Born in Azimabad (now Patna), Bedil (1644-1720) was attached to the court of Mughal prince Mohammad Azam. He was of Chagatai-Turk descent. Scholars believe that Bedil, who mostly wrote ghazals and rubayees, was in the same league as Ghalib. “He was a forward thinking philosopher-poet, at par with Ghalib, Iqbal and Tagore. But he never got the same recognition as the other three. Even in his birthplace Patna, hardly anyone has heard of him,” laments Alireza Ghazveh, director of Anjumane-Bedil, an organization that holds monthly seminars on the poet in Delhi and other cities.

Professor Qamar Ghaffar maintains that Bedil receives more academic attention abroad than in India. “But thanks to various translations in the past five years, there is an increased interest in Bedil here,” says Ghaffar, head of department, Persian, Jamia Milia Islamia University.

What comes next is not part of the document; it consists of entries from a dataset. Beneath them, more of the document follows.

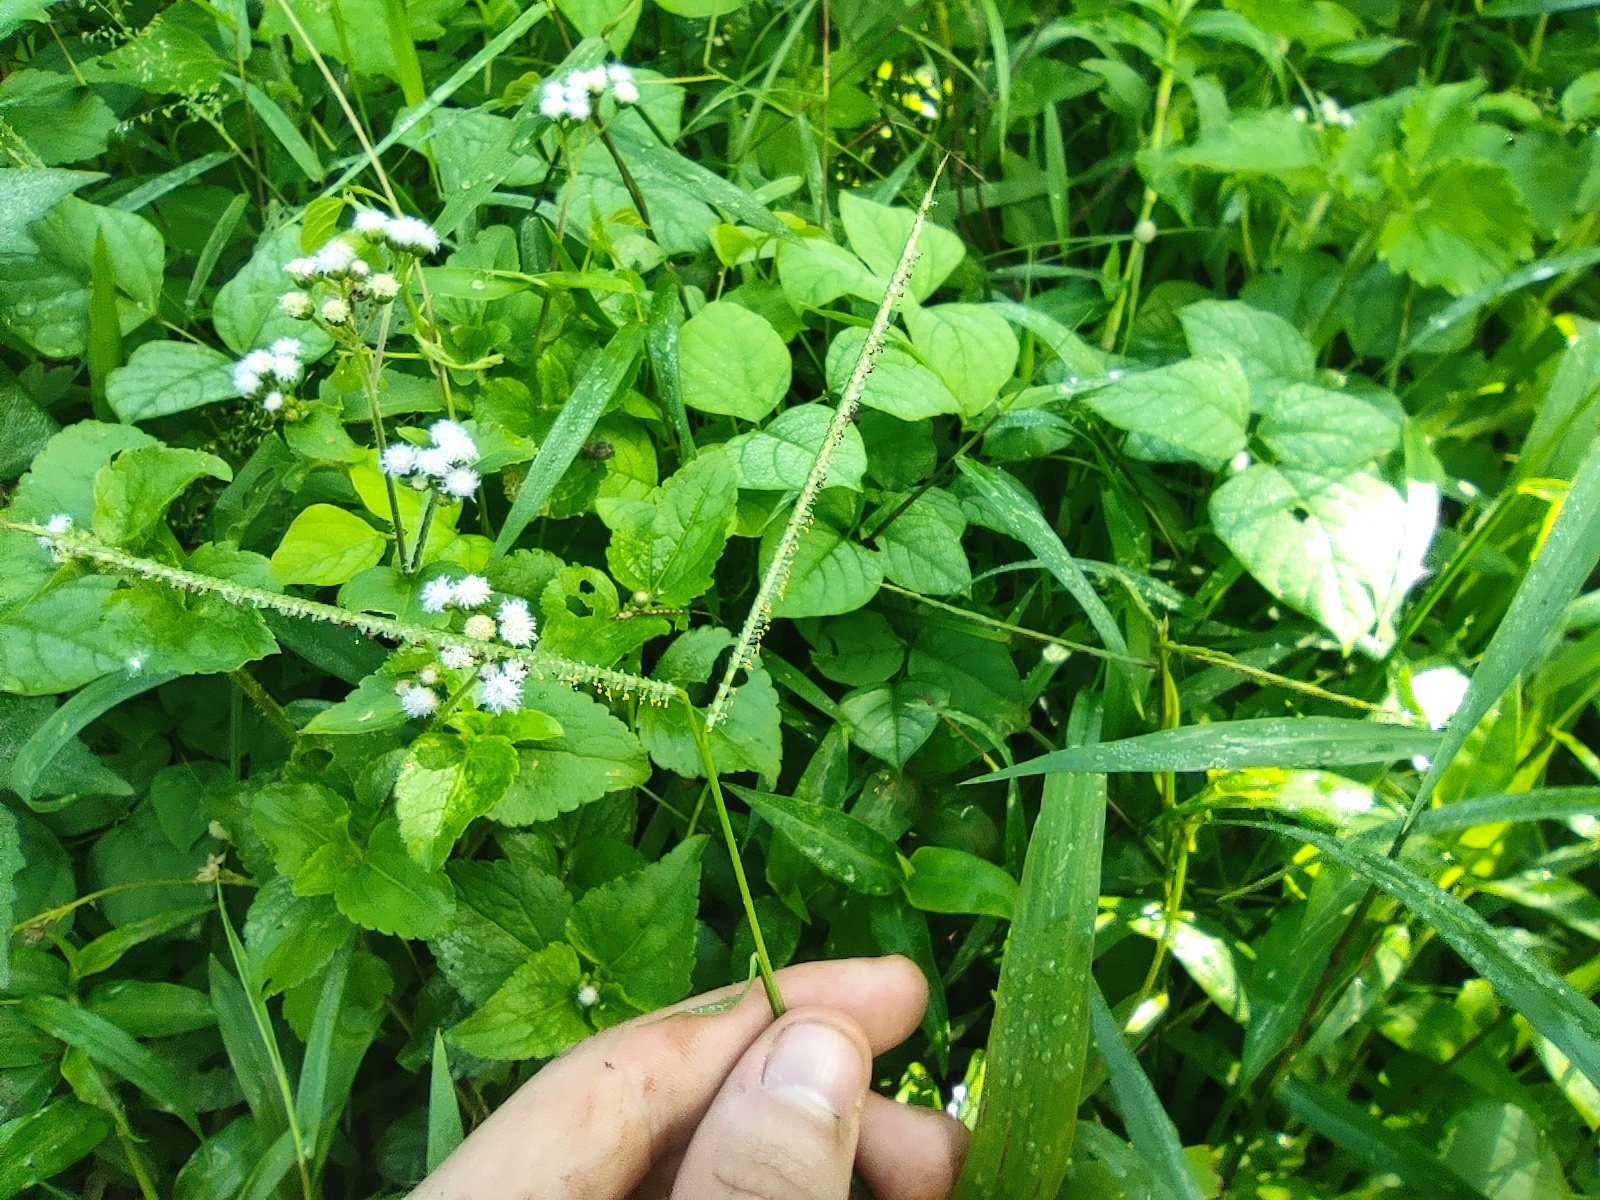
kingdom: Plantae
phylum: Tracheophyta
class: Liliopsida
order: Poales
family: Poaceae
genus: Paspalum
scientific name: Paspalum conjugatum
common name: Hilograss
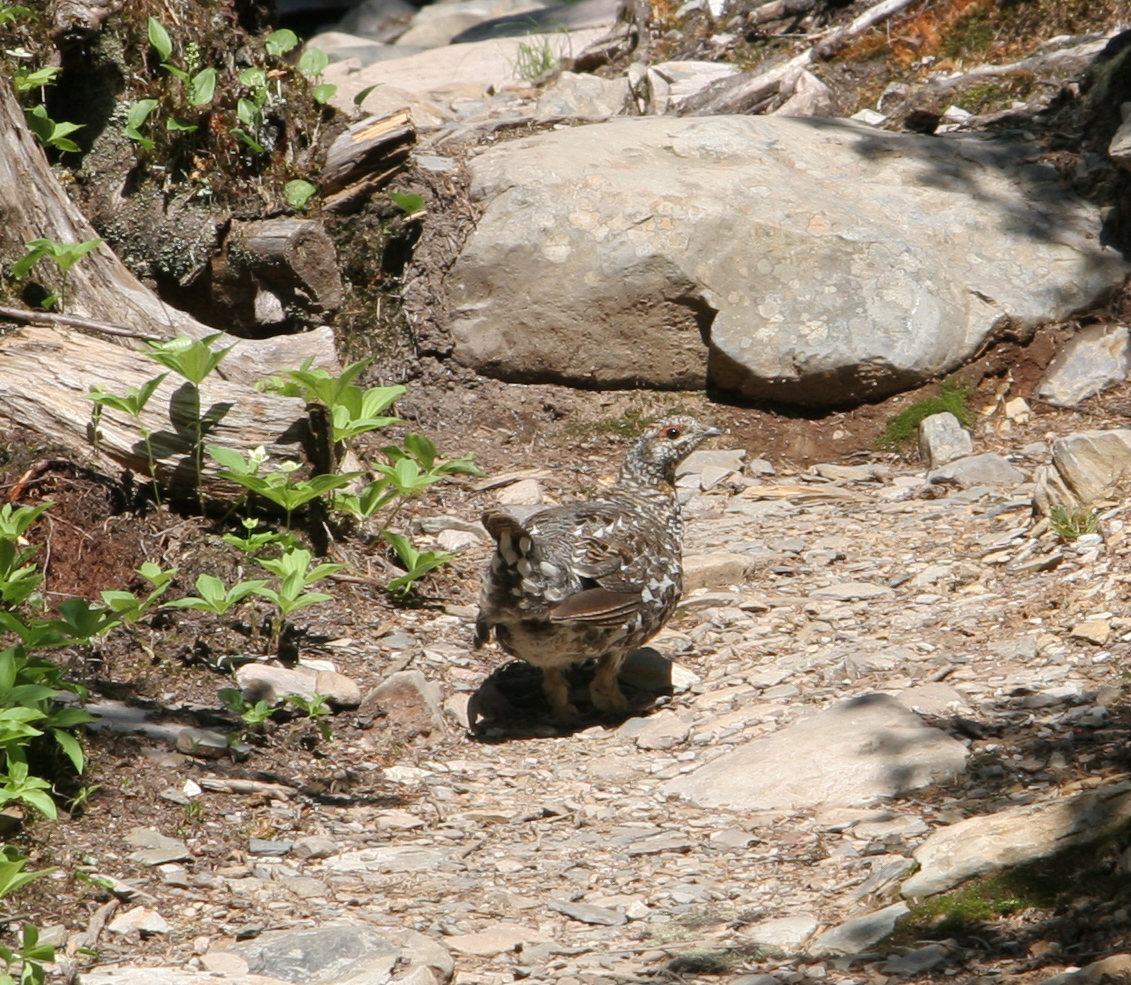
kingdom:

The poet still enjoys huge popularity in Central Asia, and particularly in Afghanistan and Tajikistan. “In Central Asia, even if you ask an illiterate person, he will refer to him as ‘Bedil saheb’. That’s the kind of respect he commands,” he says.

Bedil influenced other poets of his time like Mukhlis, Muhammad Panah Qabil Kashmiri, Amanat Rai Amanat and most importantly, Mirza Asadullah Khan Ghalib. In his book, Evaluation of Ghalib’s Persian Poetry, Dr Waris Kirmani writes Bedil’s suggestive poetry reinvented old metaphors with difficult phraseology. Perhaps that’s what prompted Ghalib to say, “Tarz-e-Bedil mein rekhta kehna, Asadullah Khan qayamat hai” (It is indeed an onerous task to compose a poem in the manner of Bedil).

There’s a view that Bedil’s remains were taken to Khwaja Rawash in Afghanistan at some point in time. However, some experts insist that the actual remains of the poet lie underneath the concrete of Mathura Road. “Bedil used to have a house here. He built his grave before he died. The British built a road over it. Around the time when we got independence, some members of the Afghan community built a monument for him here,” says Ghazveh.

There’s no debate, however, on the fact that Bedil’s poetry is utterly contemporary and extremely relevant to the times. Says Ghaffar, “He was a humanitarian poet. With all the strife in the world, his poetry needs to be resurrected.”

His living proof by Abdul Qadir Bedil

The eternal mysteries, following wisdom’s lead, brought forth the human form as their living proof. As long as the drop hadn’t emerged from the sea, the ocean didn’t notice the depths of its splendour.